A second autopsy indicates that a 14-year-old boy who was punched and kicked by guards at a juvenile boot camp may not have died of natural causes as a medical examiner initially ruled, prosecutors said Tuesday.

Martin Lee Anderson was sent to the Bay County Sheriff's Office boot camp on Jan. 5 for a probation violation. A surveillance video showed guards kicking and punching him after he collapsed while exercising on his first day at the camp, and he died at a hospital early the next day.

The second autopsy was ordered after his parents questioned the findings of Bay County's medical examiner, who concluded the teenager died from complications of sickle cell trait, a usually benign blood disorder.

The new autopsy was conducted Monday by Hillsborough County Medical Examiner Vernard Adams and observed on behalf of Anderson's family by Dr. Michael Baden, a noted pathologist. Baden said it was clear the teen did not die from sickle cell trait, or from any other natural causes.

"My opinion is that he died because of what you see in the videotape," said Baden, referring to the surveillance video.

Baden, who reviewed medical evidence in the slaying of Martin Luther King Jr. and worked for a congressional committee that reinvestigated the assassination of President Kennedy, said it will be several weeks before Adams can determine the exact cause of death because tissue samples must be analyzed and other evidence considered.
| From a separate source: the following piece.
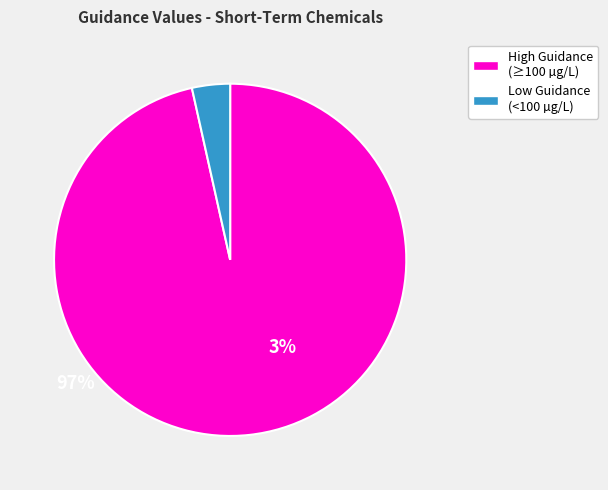

Is there any slice that represents more than half of the pie?

Yes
Pam Bondi, a spokeswoman for Hillsborough County State Attorney Mark Ober, confirmed Baden's assertion but would not elaborate, saying it will be months before the investigation is complete. Ober was appointed by Gov. Jeb Bush to investigate the case.

Anderson's mother, Gina Jones, said she was glad the truth was out.
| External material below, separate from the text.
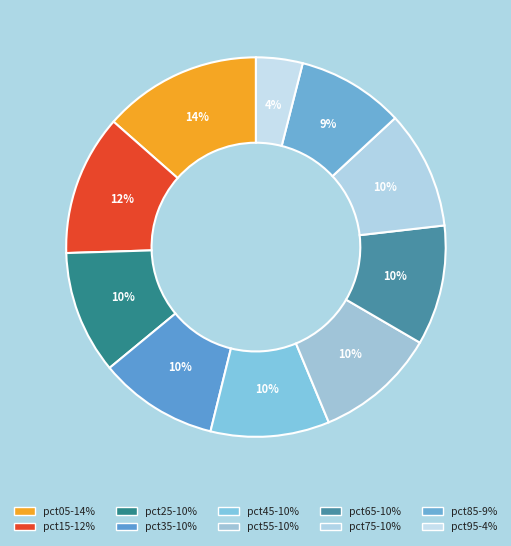

Approximately how many times larger is the value at pct35 compared to pct15?

0.8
"But I already knew what the truth was. Now that the truth is out, and I want justice," she said.

The medical examiner who made the initial finding of sickle cell, Dr. Charles Siebert, won't comment until the investigation is complete, his office said Tuesday. A spokeswoman for the Bay County Sheriff's Office, which operated the camp, also declined to comment.

No guards have been arrested or fired but the camp has been closed.

The U.S. Attorney's office in Tallahassee and the Justice Department's Civil Rights Division also have opened investigations.